* _PROMPT 1_: In the milk allergy text, rewrite the stretch from "The team then" through "the infants’ diapers.", substituting "rodents" for "mice".
* _PROMPT 2_: Continue the milk allergy text from the point where it stops.

-- READING TEXT follows --


    The team then replicated their experiment with fecal material from four healthy breast-fed infants and four breast-fed infants with CMA to exclude an influence of formula feeding on gut microbiome development. Once again, mice that received their microbiome from healthy infants were protected from anaphylactic response to the milk protein BLG, but those receiving CMA fecal samples exhibited a significantly greater drop in their core body temperature [4].

    Having established an association between the composition of the microbiome and CMA allergy, the team sought to establish causation—were there particular types of bacteria present in healthy infants that protected against the pathological immune response? To answer this question, they turned to the contents of the infants’ diapers.

    A microbial analysis on stool samples from the eight formula-fed fecal donors identified 58 bacteria types (or operational taxonomic units, OTUs) that had significantly different concentrations between the healthy and CMA infants [4]. The 34 OTUs that were more abundant in the healthy donors were grouped as potentially protective, whereas the 24 that were more abundant in CMA infants were grouped as potentially non-protective. The variable determined to have the largest effect on separating the two groups—that is, the OTU that was enriched in healthy infants and healthy colonized mice compared with their CMA counterparts—was a member of the Lachnospiraceae bacteria family, in the Clostridia class [4]. This was an exciting result, as previous studies had suggested a protective role of Lachnospiraceae species in the development of food allergies.

    Not to take away from fecal analysis, but here is where their research gets really interesting. Knowing that food allergies begin in the gut, the team isolated intestinal epithelial cells from the lower portion (ileum) of the small intestines of mice colonized with both healthy and CMA fecal samples. They sequenced the RNA in each cell to determine which genes the cell expressed, and to quantify that gene expression (e.g., was that cell making a lot of that particular gene relative to other cells?). Cells from healthy mice expressed different genes than did cells from CMA mice, and the integration of the OTU data with gene expression data pinpointed precisely which microbes were responsible for the genetic difference: nine OTUs were significantly correlated with an increase in gene expression in the intestines of healthy or CMA colonized mice, five of these were OTUs that were grouped as potentially protective, and of these five, three were part of the family Lachnospiraceae [4].

-- READING TEXT concluded --
-- DATASET CONTENT follows --

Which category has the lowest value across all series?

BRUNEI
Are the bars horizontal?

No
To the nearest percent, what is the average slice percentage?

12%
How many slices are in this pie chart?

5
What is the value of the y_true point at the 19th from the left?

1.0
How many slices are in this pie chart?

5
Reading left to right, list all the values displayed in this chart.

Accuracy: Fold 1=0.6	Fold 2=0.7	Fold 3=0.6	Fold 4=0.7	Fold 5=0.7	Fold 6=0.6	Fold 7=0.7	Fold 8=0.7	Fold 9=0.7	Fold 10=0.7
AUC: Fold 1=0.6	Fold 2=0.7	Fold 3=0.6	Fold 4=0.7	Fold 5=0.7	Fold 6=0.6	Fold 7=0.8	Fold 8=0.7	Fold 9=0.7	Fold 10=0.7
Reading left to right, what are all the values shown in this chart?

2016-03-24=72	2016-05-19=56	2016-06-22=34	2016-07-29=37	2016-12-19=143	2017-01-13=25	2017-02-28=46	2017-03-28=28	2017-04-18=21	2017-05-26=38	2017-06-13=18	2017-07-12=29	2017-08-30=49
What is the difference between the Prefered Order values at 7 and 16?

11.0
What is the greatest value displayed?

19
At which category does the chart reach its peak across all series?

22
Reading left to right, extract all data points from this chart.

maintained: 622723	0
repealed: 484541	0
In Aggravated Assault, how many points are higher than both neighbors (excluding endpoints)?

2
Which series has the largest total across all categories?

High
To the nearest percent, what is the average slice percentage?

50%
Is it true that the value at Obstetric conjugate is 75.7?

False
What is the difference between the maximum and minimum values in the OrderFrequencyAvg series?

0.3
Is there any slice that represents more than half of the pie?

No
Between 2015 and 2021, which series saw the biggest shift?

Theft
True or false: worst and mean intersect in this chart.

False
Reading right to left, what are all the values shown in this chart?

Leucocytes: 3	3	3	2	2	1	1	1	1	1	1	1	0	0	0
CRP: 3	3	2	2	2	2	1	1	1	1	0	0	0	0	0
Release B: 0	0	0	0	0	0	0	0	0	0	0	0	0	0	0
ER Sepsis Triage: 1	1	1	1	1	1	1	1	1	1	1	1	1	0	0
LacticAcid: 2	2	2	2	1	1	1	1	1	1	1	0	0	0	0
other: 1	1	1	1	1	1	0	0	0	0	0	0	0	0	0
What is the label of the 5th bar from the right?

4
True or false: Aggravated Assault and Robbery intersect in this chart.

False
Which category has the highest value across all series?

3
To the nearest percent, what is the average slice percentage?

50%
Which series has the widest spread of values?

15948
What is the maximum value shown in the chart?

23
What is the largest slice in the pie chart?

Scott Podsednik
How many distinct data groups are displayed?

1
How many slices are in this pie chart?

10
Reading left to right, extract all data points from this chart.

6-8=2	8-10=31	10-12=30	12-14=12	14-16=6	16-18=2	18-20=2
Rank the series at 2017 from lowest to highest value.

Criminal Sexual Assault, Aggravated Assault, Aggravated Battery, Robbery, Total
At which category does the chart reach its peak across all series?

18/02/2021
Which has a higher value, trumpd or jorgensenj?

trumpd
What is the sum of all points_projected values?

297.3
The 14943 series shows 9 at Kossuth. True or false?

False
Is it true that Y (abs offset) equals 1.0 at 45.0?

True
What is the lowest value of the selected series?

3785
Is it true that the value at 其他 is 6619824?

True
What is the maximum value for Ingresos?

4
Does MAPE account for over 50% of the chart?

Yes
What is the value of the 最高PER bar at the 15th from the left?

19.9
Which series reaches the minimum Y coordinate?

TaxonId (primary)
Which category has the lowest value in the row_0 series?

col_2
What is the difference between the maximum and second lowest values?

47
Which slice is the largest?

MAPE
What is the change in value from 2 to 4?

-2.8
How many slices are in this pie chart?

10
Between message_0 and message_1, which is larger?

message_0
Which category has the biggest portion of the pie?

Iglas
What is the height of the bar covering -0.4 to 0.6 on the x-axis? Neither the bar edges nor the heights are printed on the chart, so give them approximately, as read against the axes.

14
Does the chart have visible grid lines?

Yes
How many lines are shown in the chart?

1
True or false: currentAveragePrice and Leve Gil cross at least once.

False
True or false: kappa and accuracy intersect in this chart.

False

-- DATASET CONTENT concluded --

* _FINAL ANSWER 1_:
The team then replicated their experiment with fecal material from four healthy breast-fed infants and four breast-fed infants with CMA to exclude an influence of formula feeding on gut microbiome development. Once again, rodents that received their microbiome from healthy infants were protected from anaphylactic response to the milk protein BLG, but those receiving CMA fecal samples exhibited a significantly greater drop in their core body temperature [4].

    Having established an association between the composition of the microbiome and CMA allergy, the team sought to establish causation—were there particular types of bacteria present in healthy infants that protected against the pathological immune response? To answer this question, they turned to the contents of the infants’ diapers.

* _FINAL ANSWER 2_:
    Multiple lines of evidence now pointed to Lachnospiraceae species, particularly Anaerostipes caccae, as potentially protective against CMA. Lachnospiraceae bacteria are believed to maintain homeostasis in the intestines by influencing the production of immunomodulatory metabolites and through induction of regulatory T cells. Both of these actions are critical for maintaining immune tolerance to harmless antigens such as food proteins. Altering a microbiome might be slightly more complicated than taking a Lachnospiraceae chewable gummy, but microbiome-based therapies offer promise for food allergy treatment, and possibly even prevention.


    1. Bunyavanich S, Berin MC. 2019. Food allergy and the microbiome: current understandings and future directions. Journal of Allergy and Clinical Immunology 144(6): 1468-1477.

    2. Blázquez AB, Berin MC. 2017. Microbiome and food allergy. Translational Research 179: 199-203.

    3. Bunyavanich S, Shen N, Grishin A, Wood R., Burks W, Dawson P, Jones SM, Leung DY, Sampson H, Sicherer S, Clemente JC. 2016. Early-life gut microbiome composition and milk allergy resolution. Journal of Allergy and Clinical Immunology, 138(4): 1122-1130.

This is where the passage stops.